The caretaker of the Obsidian Waste preserve, Laura helps Trask and his team escape hidden enemies that have usurped the main homestead, and helps them get to the Dreamstone where the artifact is hidden.

Mirav

An old and evil wizard, one of the leaders of the Society of the Evening Star, Mirav is part of the task force to capture the knights at Obsidian Waste, and terminate the Eternals.

The Gray Assassin

A very skilled swordsman and assassin, famous for being able to kill anybody or anything, dressed entirely in gray, including a gray cloth over his face, he was also assigned to capture or kill the Knights of the Dawn at Obsidian Waste, and kill the Eternals.

Morisant

Morisant is a wizard and chief architect of the Demon Prison. In possession of Vasilis, he allowed hubris to corrupt him and was imprisoned behind the totem wall, and mostly turned to stone by his peers to inhibit his violent tendencies. After centuries of confinement, he finally sought redemption by giving Seth Vasilis, but only if Seth destroyed him.

The Eternals

The Eternals are five individuals who were established as part of the key to keep Zzyzx locked. As long as they live, the prison is sealed. Their job is to stay alive, and they have been for centuries, but now that the Society is close to opening the demon prison, they are a target. Kendra and Bracken travel far distances to warn three of them, Roon, Marcus, and Civia.

Hank and Gloria Larsen

Kendra and Seth's grandparents on their mother's side, they have been working as spies since their supposed deaths two years prior.

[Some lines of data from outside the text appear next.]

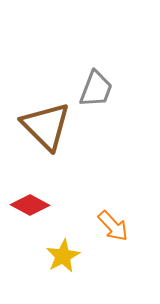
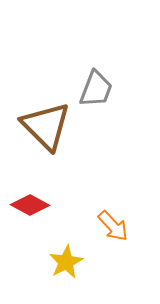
yellow star: moved 3 px right, 6 px down
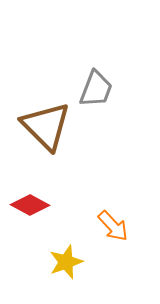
yellow star: rotated 8 degrees clockwise
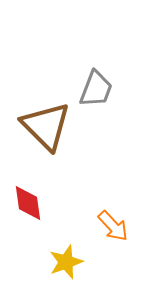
red diamond: moved 2 px left, 2 px up; rotated 54 degrees clockwise
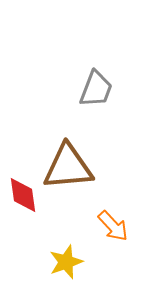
brown triangle: moved 22 px right, 41 px down; rotated 50 degrees counterclockwise
red diamond: moved 5 px left, 8 px up
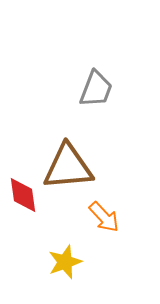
orange arrow: moved 9 px left, 9 px up
yellow star: moved 1 px left
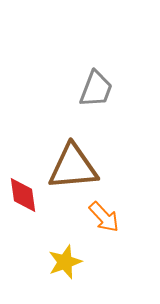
brown triangle: moved 5 px right
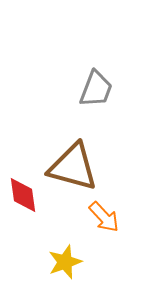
brown triangle: rotated 20 degrees clockwise
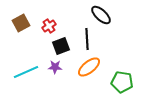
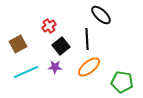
brown square: moved 3 px left, 21 px down
black square: rotated 18 degrees counterclockwise
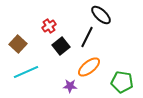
black line: moved 2 px up; rotated 30 degrees clockwise
brown square: rotated 18 degrees counterclockwise
purple star: moved 15 px right, 19 px down
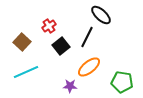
brown square: moved 4 px right, 2 px up
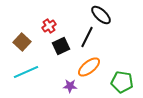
black square: rotated 12 degrees clockwise
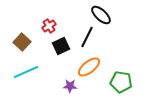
green pentagon: moved 1 px left
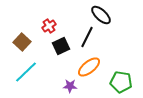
cyan line: rotated 20 degrees counterclockwise
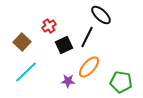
black square: moved 3 px right, 1 px up
orange ellipse: rotated 10 degrees counterclockwise
purple star: moved 2 px left, 5 px up
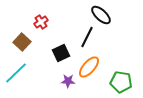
red cross: moved 8 px left, 4 px up
black square: moved 3 px left, 8 px down
cyan line: moved 10 px left, 1 px down
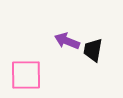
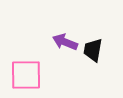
purple arrow: moved 2 px left, 1 px down
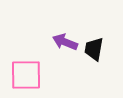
black trapezoid: moved 1 px right, 1 px up
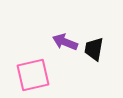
pink square: moved 7 px right; rotated 12 degrees counterclockwise
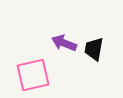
purple arrow: moved 1 px left, 1 px down
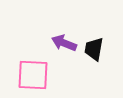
pink square: rotated 16 degrees clockwise
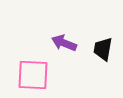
black trapezoid: moved 9 px right
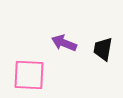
pink square: moved 4 px left
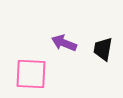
pink square: moved 2 px right, 1 px up
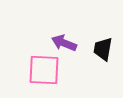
pink square: moved 13 px right, 4 px up
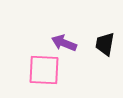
black trapezoid: moved 2 px right, 5 px up
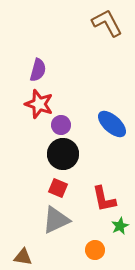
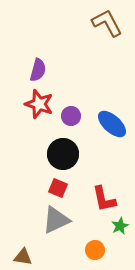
purple circle: moved 10 px right, 9 px up
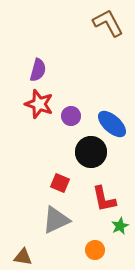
brown L-shape: moved 1 px right
black circle: moved 28 px right, 2 px up
red square: moved 2 px right, 5 px up
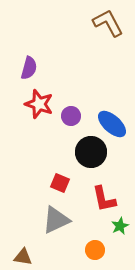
purple semicircle: moved 9 px left, 2 px up
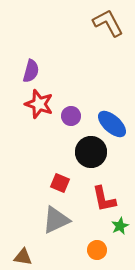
purple semicircle: moved 2 px right, 3 px down
orange circle: moved 2 px right
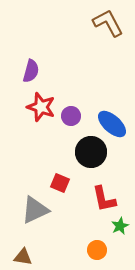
red star: moved 2 px right, 3 px down
gray triangle: moved 21 px left, 10 px up
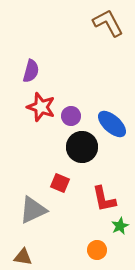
black circle: moved 9 px left, 5 px up
gray triangle: moved 2 px left
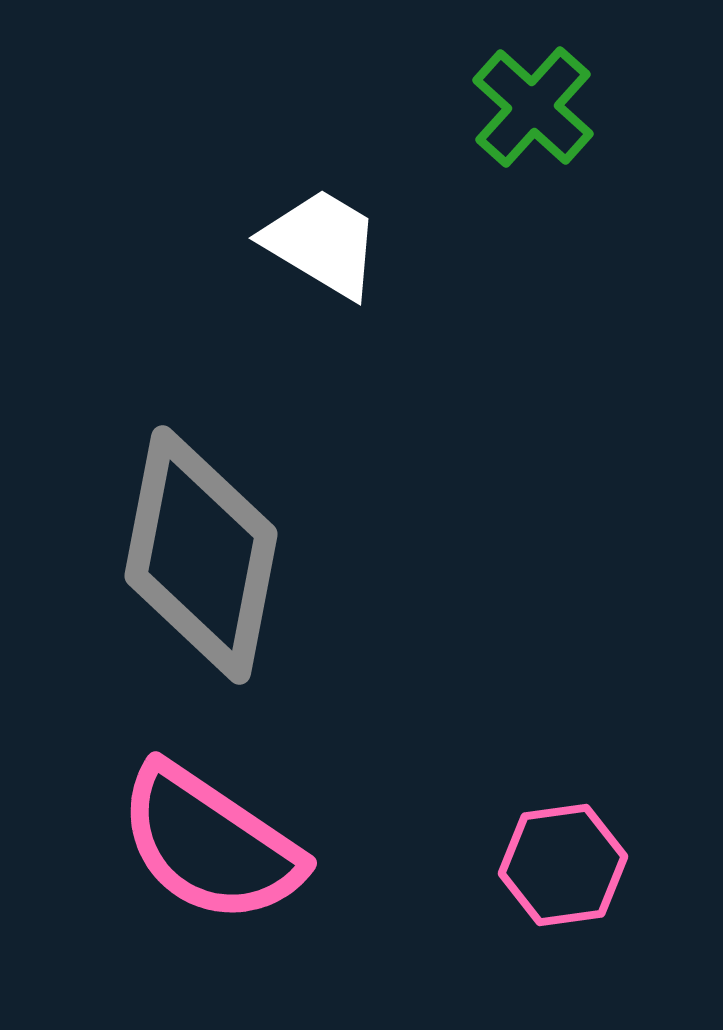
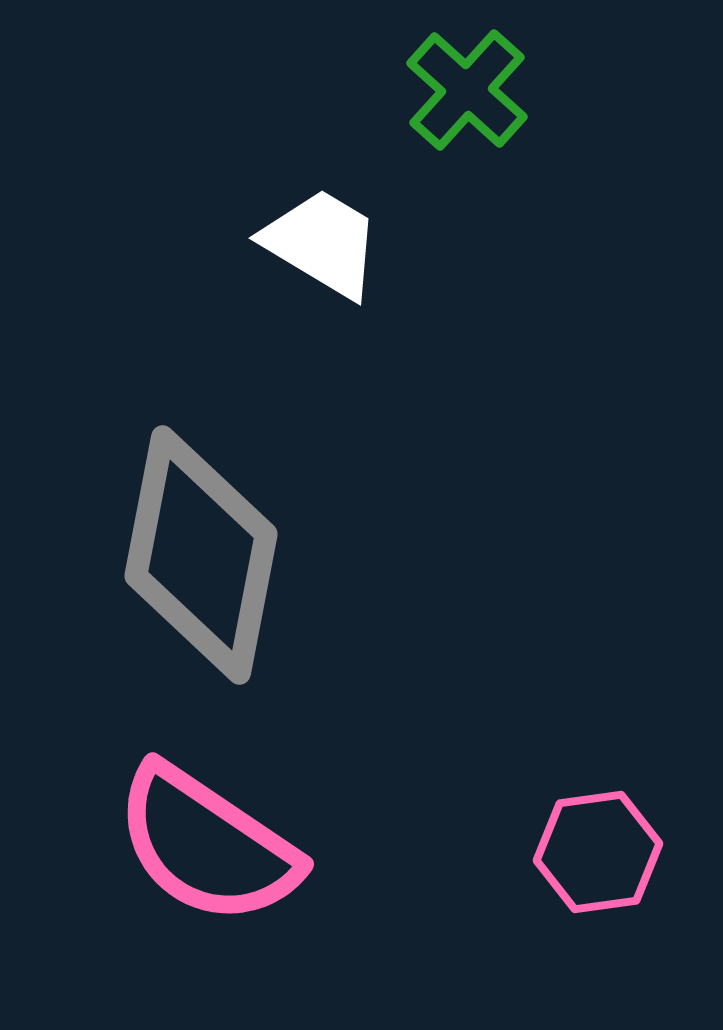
green cross: moved 66 px left, 17 px up
pink semicircle: moved 3 px left, 1 px down
pink hexagon: moved 35 px right, 13 px up
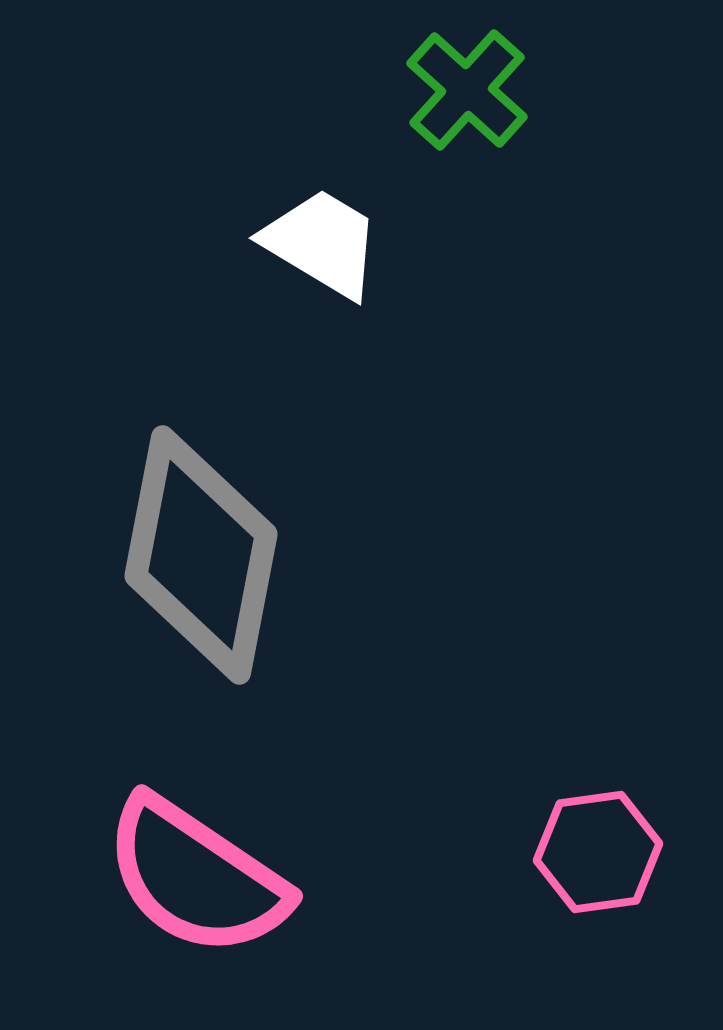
pink semicircle: moved 11 px left, 32 px down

=== Significant magical creatures ===
Nagi Luna

Nagi Luna is an old hag in the form of a wretched old lady. She is extremely clairvoyant, but trapped in the Living Mirage dungeon. The Sphinx has been working with her to mastermind the opening of the demon prison.

Tollin

A dwarf who accompanies Grandma Larsen to Fablehaven, Tollin also betrays the rescue party at the Living Mirage preserve to the Sphinx.

Halad

Halad is a lammasu who helps Kendra, Warren, and Bracken escape the dungeon at Living Mirage.

Cormac

Cormac is a leprechaun at Fablehaven, who gets captured and reluctantly hands over to Seth items Patton Burgess says he needs.

The Singing Sisters

These sisters, joined at the wrists to make a three-person circle, can magically obtain any desired information for a steep price. They bargain with Seth for information on how to obtain the sword Vasilis. Their names are Berna, Orna and Wilna.

The Shape-Shifters

These creatures were established as guardians to the Eternals. They can change into any animal of similar size, excluding humans. Niko, the leader of the shape-shifters, watched over Roon Osricson, and preferred the shape of a white tiger. Tux was Mark's companion and preferred the shape of a black cat. Janan stayed with Civia, and preferred the shape of a white lap dog.

Gorgrog

Gorgrog is a Demon King and the leader of all demons, who escapes Zzyzx and fights the Fairy Queen on Shoreless Isle.

Celebrant

Widely known as the king of all dragons, Celebrant is the father of Raxtus, who makes his only appearance in Book 5. To help defeat the Demon hoard, he brings many other dragons to fight with him and Raxtus at the battle of Shoreless Isle. He has five breath weapons. Only one, a beam of white energy, was revealed while fighting the Demon Brogo.